How the district list was built.

  • Universe: the CCNYC master building list — 15,108 registered condominium and cooperative buildings citywide, built from the Department of City Planning's tax-lot file (PLUTO 25v4) — filtered on that file's own City Council district assignment. 133 records carry District 14.
  • Exclusions, disclosed: 57 of the 15,108 master records citywide carry no council-district assignment and are excluded from every council-district profile; none of the 57 lies in a District 14 ZIP code. 2 in-district records carry no residential-unit count and enter the homes total as zero.
  • Cross-checks: ten randomly sampled District 14 buildings were tested by coordinates against the city's official council-district boundary file — ten of ten fall inside District 14. The condo/co-op split and building count were independently recomputed from the master file before publication, and eleven buildings — including the heaviest violation record — were re-queried one at a time against the live city datasets with no batching; every count matched.
  • Enforcement joins (all public city data, retrieved 2026-07-03): HPD violation records, HPD vacate-order records, DOB facade-compliance filings, and HPD property-registration records with their contact rosters, each joined per building live — not taken from the static master file. Where the live record and the master file's cached counts disagree, the live retrieval governs.

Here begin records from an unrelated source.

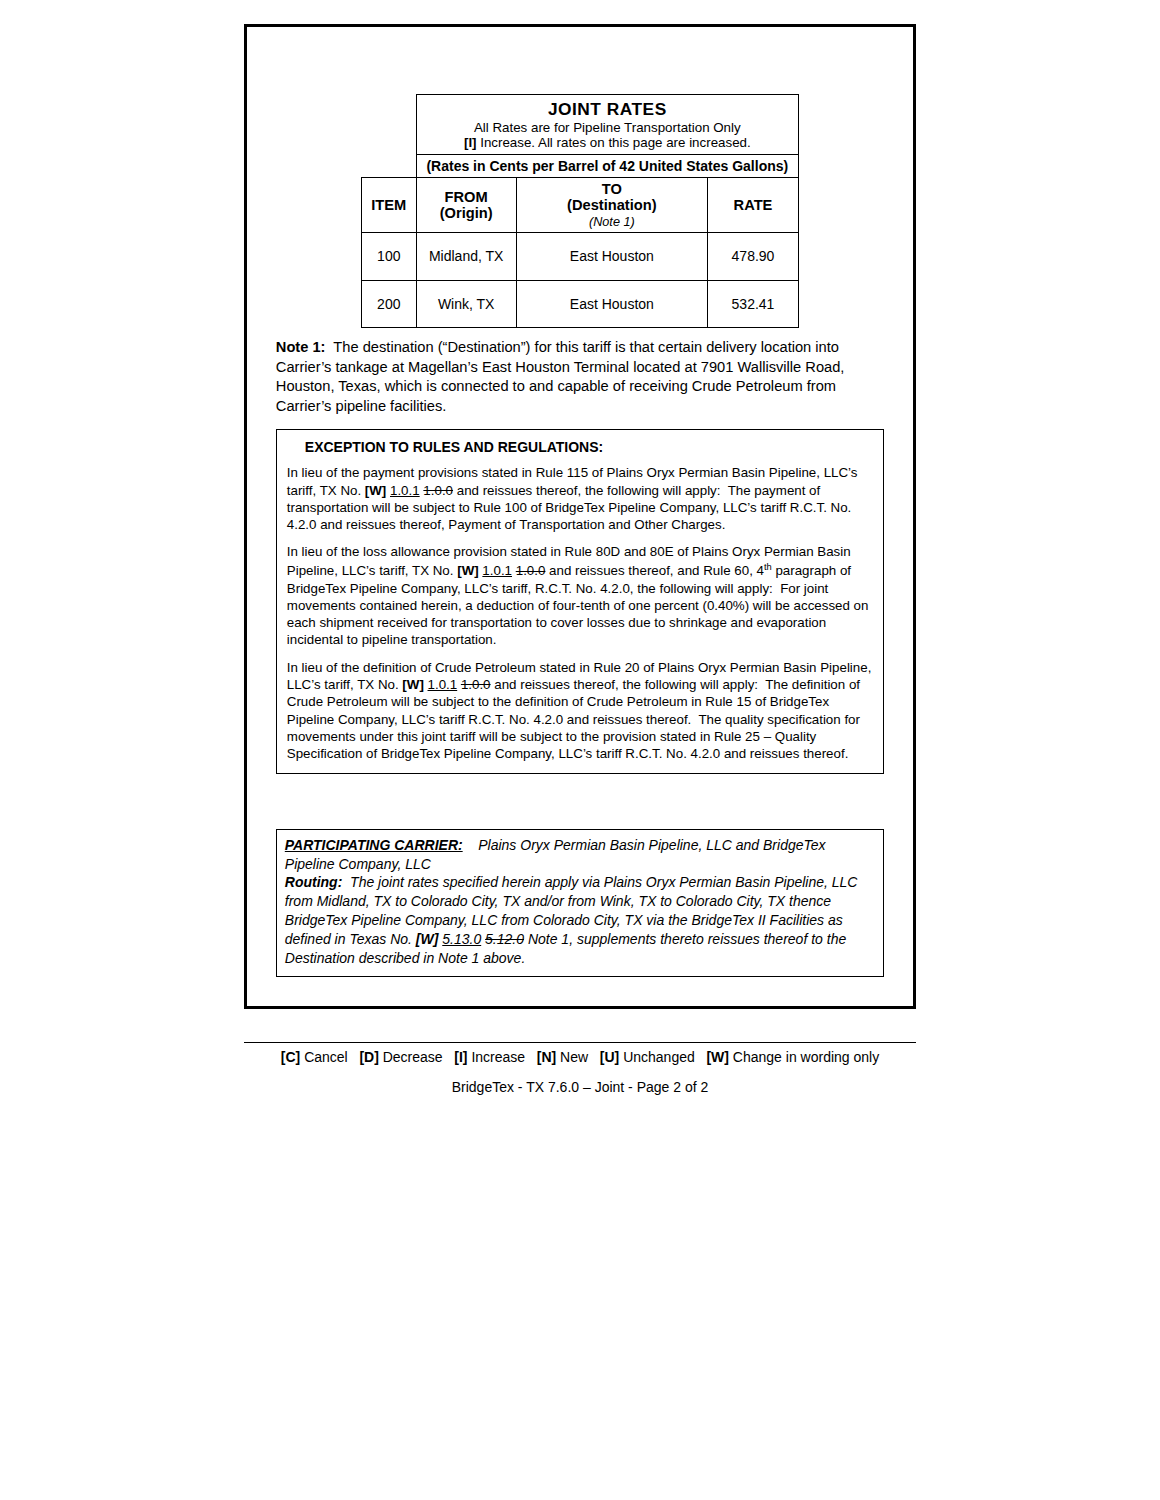| | JOINT RATES All Rates are for Pipeline Transportation Only [I] Increase. All rates on this page are increased. |
| | (Rates in Cents per Barrel of 42 United States Gallons) |
| ITEM | FROM (Origin) | TO (Destination) (Note 1) | RATE |
| 100 | Midland, TX | East Houston | 478.90 |
| 200 | Wink, TX | East Houston | 532.41 |
Note 1: The destination (“Destination”) for this tariff is that certain delivery location into Carrier’s tankage at Magellan’s East Houston Terminal located at 7901 Wallisville Road, Houston, Texas, which is connected to and capable of receiving Crude Petroleum from Carrier’s pipeline facilities.
EXCEPTION TO RULES AND REGULATIONS:
In lieu of the payment provisions stated in Rule 115 of Plains Oryx Permian Basin Pipeline, LLC’s tariff, TX No. [W] 1.0.1 1.0.0 and reissues thereof, the following will apply: The payment of transportation will be subject to Rule 100 of BridgeTex Pipeline Company, LLC’s tariff R.C.T. No. 4.2.0 and reissues thereof, Payment of Transportation and Other Charges.
In lieu of the loss allowance provision stated in Rule 80D and 80E of Plains Oryx Permian Basin Pipeline, LLC’s tariff, TX No. [W] 1.0.1 1.0.0 and reissues thereof, and Rule 60, 4th paragraph of BridgeTex Pipeline Company, LLC’s tariff, R.C.T. No. 4.2.0, the following will apply: For joint movements contained herein, a deduction of four-tenth of one percent (0.40%) will be accessed on each shipment received for transportation to cover losses due to shrinkage and evaporation incidental to pipeline transportation.
In lieu of the definition of Crude Petroleum stated in Rule 20 of Plains Oryx Permian Basin Pipeline, LLC’s tariff, TX No. [W] 1.0.1 1.0.0 and reissues thereof, the following will apply: The definition of Crude Petroleum will be subject to the definition of Crude Petroleum in Rule 15 of BridgeTex Pipeline Company, LLC’s tariff R.C.T. No. 4.2.0 and reissues thereof. The quality specification for movements under this joint tariff will be subject to the provision stated in Rule 25 – Quality Specification of BridgeTex Pipeline Company, LLC’s tariff R.C.T. No. 4.2.0 and reissues thereof.
PARTICIPATING CARRIER: Plains Oryx Permian Basin Pipeline, LLC and BridgeTex Pipeline Company, LLC
Routing: The joint rates specified herein apply via Plains Oryx Permian Basin Pipeline, LLC from Midland, TX to Colorado City, TX and/or from Wink, TX to Colorado City, TX thence BridgeTex Pipeline Company, LLC from Colorado City, TX via the BridgeTex II Facilities as defined in Texas No. [W] 5.13.0 5.12.0 Note 1, supplements thereto reissues thereof to the Destination described in Note 1 above.
[C] Cancel [D] Decrease [I] Increase [N] New [U] Unchanged [W] Change in wording only
BridgeTex - TX 7.6.0 – Joint - Page 2 of 2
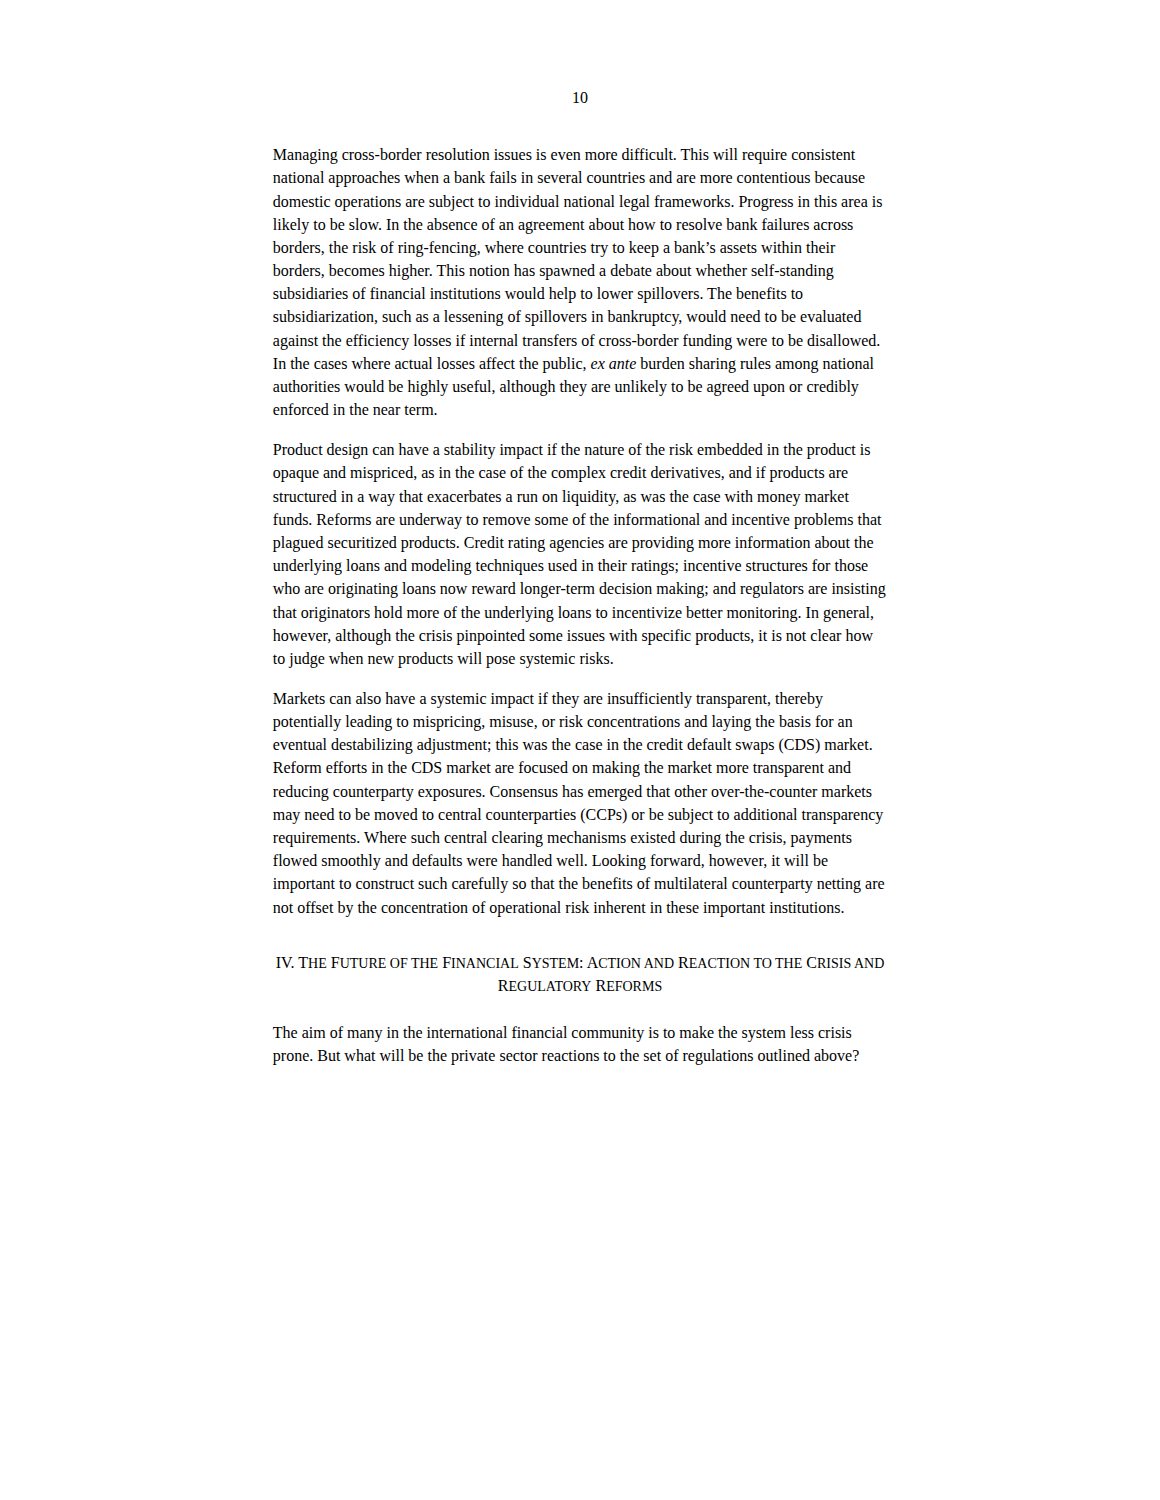10
Managing cross-border resolution issues is even more difficult. This will require consistent national approaches when a bank fails in several countries and are more contentious because domestic operations are subject to individual national legal frameworks. Progress in this area is likely to be slow. In the absence of an agreement about how to resolve bank failures across borders, the risk of ring-fencing, where countries try to keep a bank’s assets within their borders, becomes higher. This notion has spawned a debate about whether self-standing subsidiaries of financial institutions would help to lower spillovers. The benefits to subsidiarization, such as a lessening of spillovers in bankruptcy, would need to be evaluated against the efficiency losses if internal transfers of cross-border funding were to be disallowed. In the cases where actual losses affect the public, ex ante burden sharing rules among national authorities would be highly useful, although they are unlikely to be agreed upon or credibly enforced in the near term.
Product design can have a stability impact if the nature of the risk embedded in the product is opaque and mispriced, as in the case of the complex credit derivatives, and if products are structured in a way that exacerbates a run on liquidity, as was the case with money market funds. Reforms are underway to remove some of the informational and incentive problems that plagued securitized products. Credit rating agencies are providing more information about the underlying loans and modeling techniques used in their ratings; incentive structures for those who are originating loans now reward longer-term decision making; and regulators are insisting that originators hold more of the underlying loans to incentivize better monitoring. In general, however, although the crisis pinpointed some issues with specific products, it is not clear how to judge when new products will pose systemic risks.
Markets can also have a systemic impact if they are insufficiently transparent, thereby potentially leading to mispricing, misuse, or risk concentrations and laying the basis for an eventual destabilizing adjustment; this was the case in the credit default swaps (CDS) market. Reform efforts in the CDS market are focused on making the market more transparent and reducing counterparty exposures. Consensus has emerged that other over-the-counter markets may need to be moved to central counterparties (CCPs) or be subject to additional transparency requirements. Where such central clearing mechanisms existed during the crisis, payments flowed smoothly and defaults were handled well. Looking forward, however, it will be important to construct such carefully so that the benefits of multilateral counterparty netting are not offset by the concentration of operational risk inherent in these important institutions.
IV. THE FUTURE OF THE FINANCIAL SYSTEM: ACTION AND REACTION TO THE CRISIS AND REGULATORY REFORMS
The aim of many in the international financial community is to make the system less crisis prone. But what will be the private sector reactions to the set of regulations outlined above?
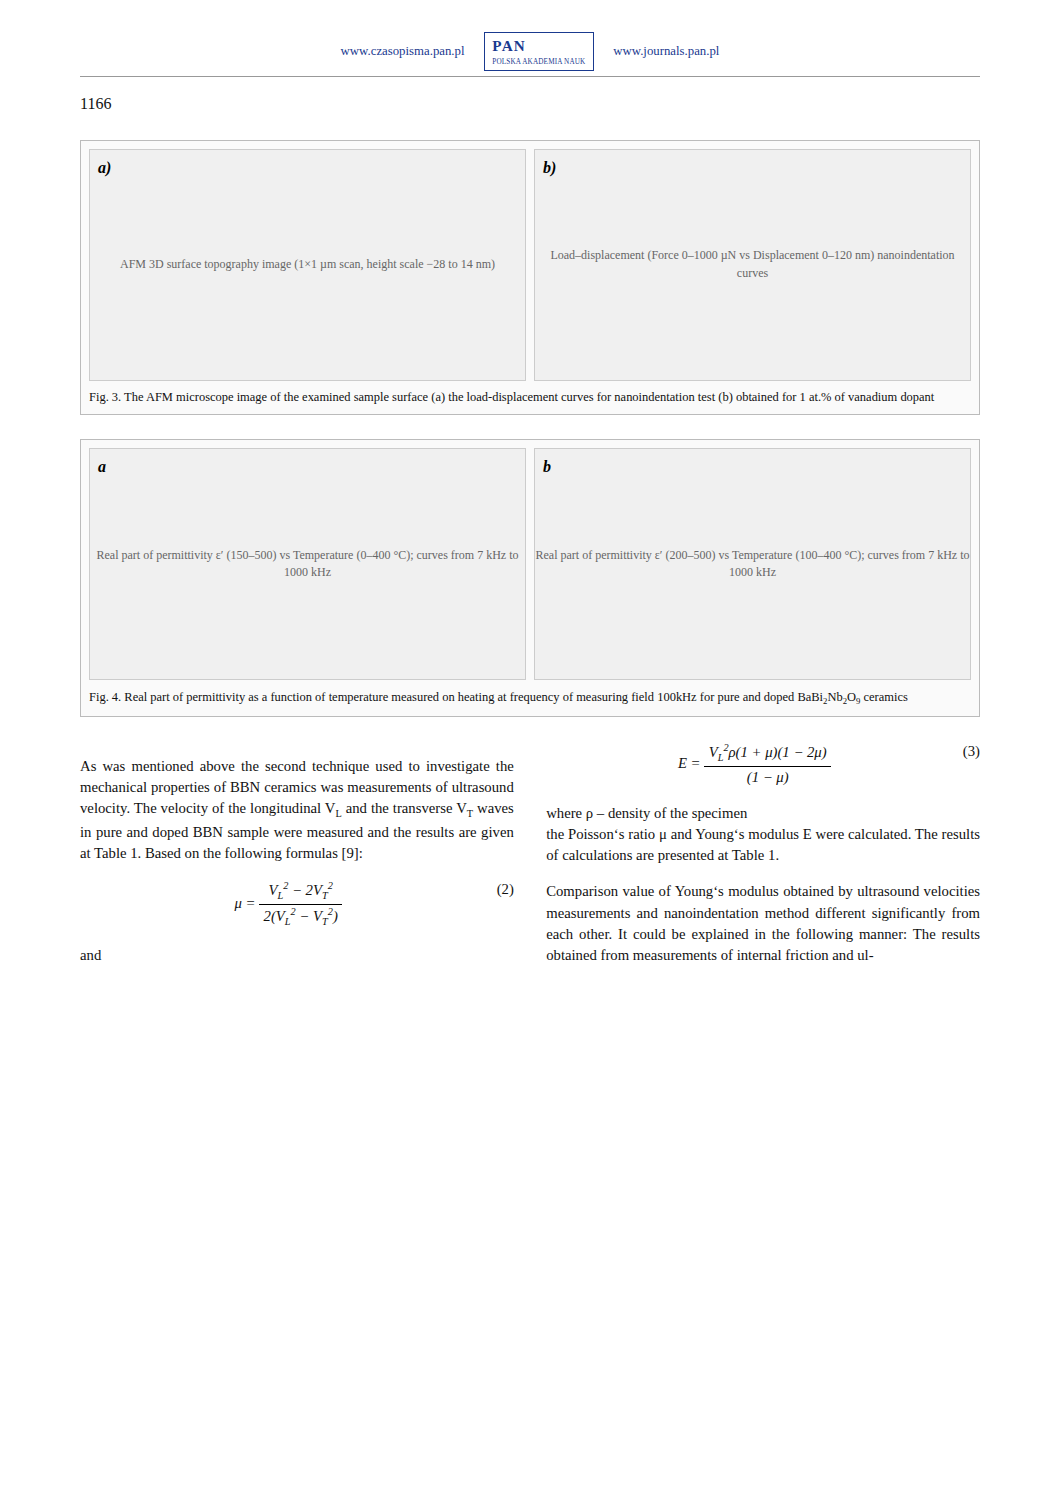www.czasopisma.pan.pl PANPOLSKA AKADEMIA NAUK www.journals.pan.pl
1166
a) AFM 3D surface topography image (1×1 µm scan, height scale −28 to 14 nm)
b) Load–displacement (Force 0–1000 µN vs Displacement 0–120 nm) nanoindentation curves
Fig. 3. The AFM microscope image of the examined sample surface (a) the load-displacement curves for nanoindentation test (b) obtained for 1 at.% of vanadium dopant
a Real part of permittivity ε′ (150–500) vs Temperature (0–400 °C); curves from 7 kHz to 1000 kHz
b Real part of permittivity ε′ (200–500) vs Temperature (100–400 °C); curves from 7 kHz to 1000 kHz
Fig. 4. Real part of permittivity as a function of temperature measured on heating at frequency of measuring field 100kHz for pure and doped BaBi2Nb2O9 ceramics
As was mentioned above the second technique used to investigate the mechanical properties of BBN ceramics was measurements of ultrasound velocity. The velocity of the longitudinal VL and the transverse VT waves in pure and doped BBN sample were measured and the results are given at Table 1. Based on the following formulas [9]:
(2) μ = VL2 − 2VT22(VL2 − VT2)
and
(3) E = VL2ρ(1 + μ)(1 − 2μ)(1 − μ)
where ρ – density of the specimen
the Poisson‘s ratio μ and Young‘s modulus E were calculated. The results of calculations are presented at Table 1.
Comparison value of Young‘s modulus obtained by ultrasound velocities measurements and nanoindentation method different significantly from each other. It could be explained in the following manner: The results obtained from measurements of internal friction and ul-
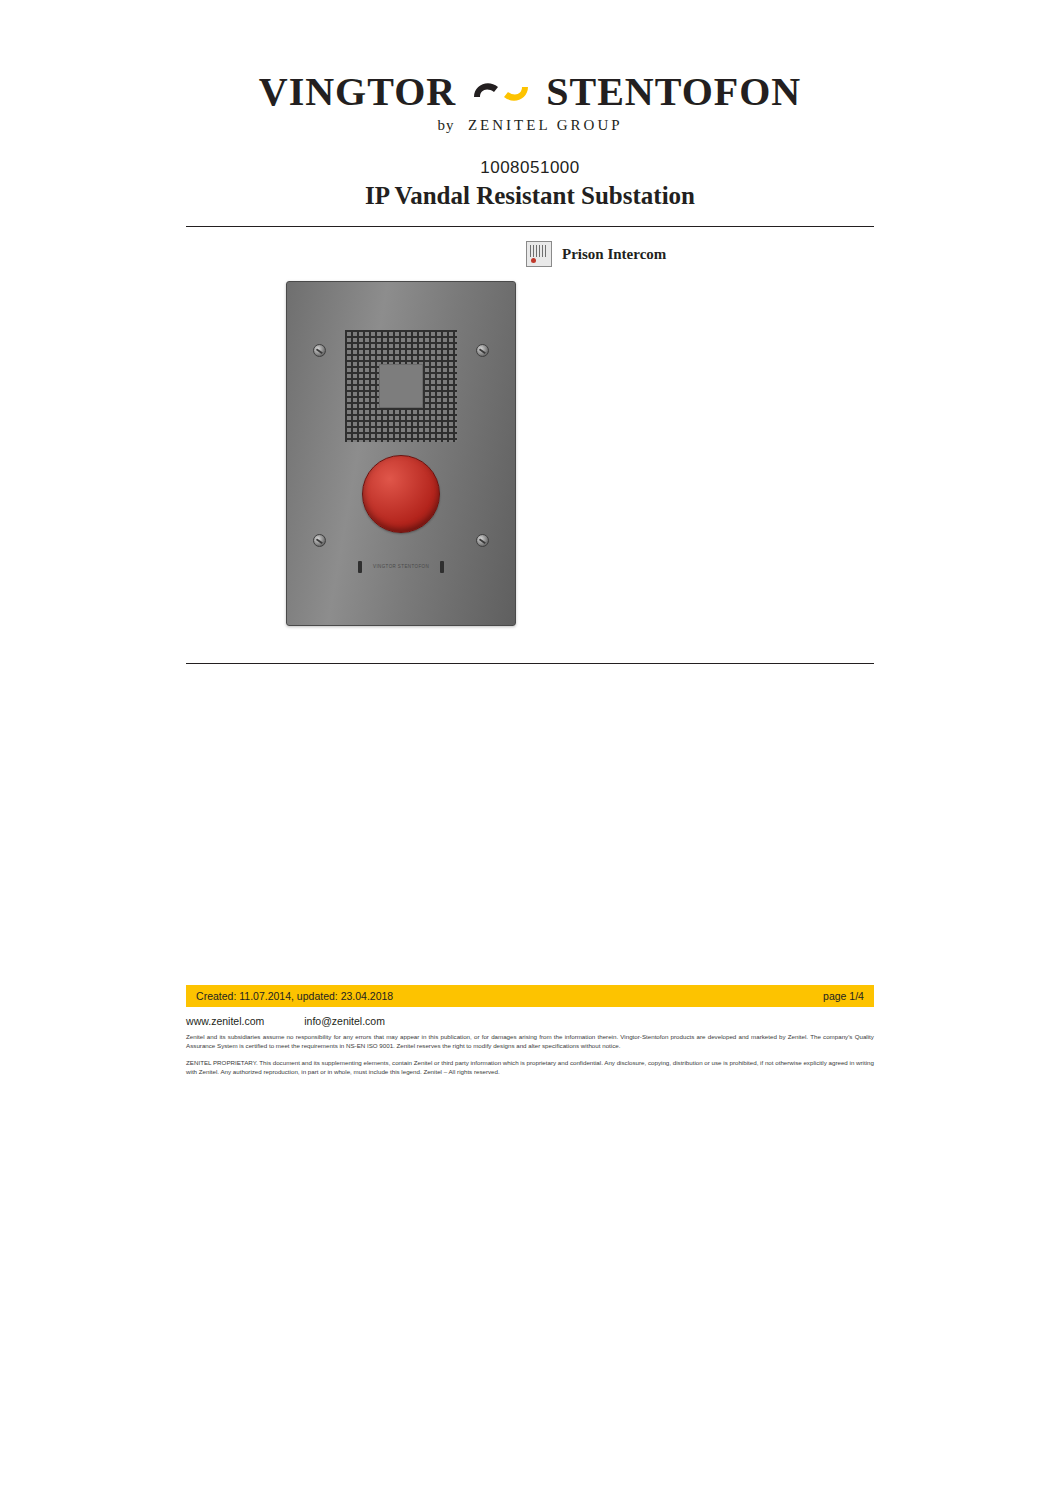VINGTOR STENTOFON
by ZENITEL GROUP
1008051000
IP Vandal Resistant Substation
Prison Intercom
VINGTOR STENTOFON
Created: 11.07.2014, updated: 23.04.2018 page 1/4
www.zenitel.com info@zenitel.com
Zenitel and its subsidiaries assume no responsibility for any errors that may appear in this publication, or for damages arising from the information therein. Vingtor-Stentofon products are developed and marketed by Zenitel. The company's Quality Assurance System is certified to meet the requirements in NS-EN ISO 9001. Zenitel reserves the right to modify designs and alter specifications without notice.
ZENITEL PROPRIETARY. This document and its supplementing elements, contain Zenitel or third party information which is proprietary and confidential. Any disclosure, copying, distribution or use is prohibited, if not otherwise explicitly agreed in writing with Zenitel. Any authorized reproduction, in part or in whole, must include this legend. Zenitel – All rights reserved.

  • Limitations: HPD violation counts join at the tax-lot level; facade joins use each lot's primary building identifier, which 5 of the 133 tax lots lack (4 of them taller than six stories, so the no-filing count may understate); "open" violation counts are stocks, not annual flows; "no managing-agent organization" is a registration-record fact, not a claim about day-to-day operations.

Exact dataset references and reproduction steps live on the methodology page. Numbers on this page are frozen to the 2026-07-03 retrieval; they will drift as HPD and DOB records move.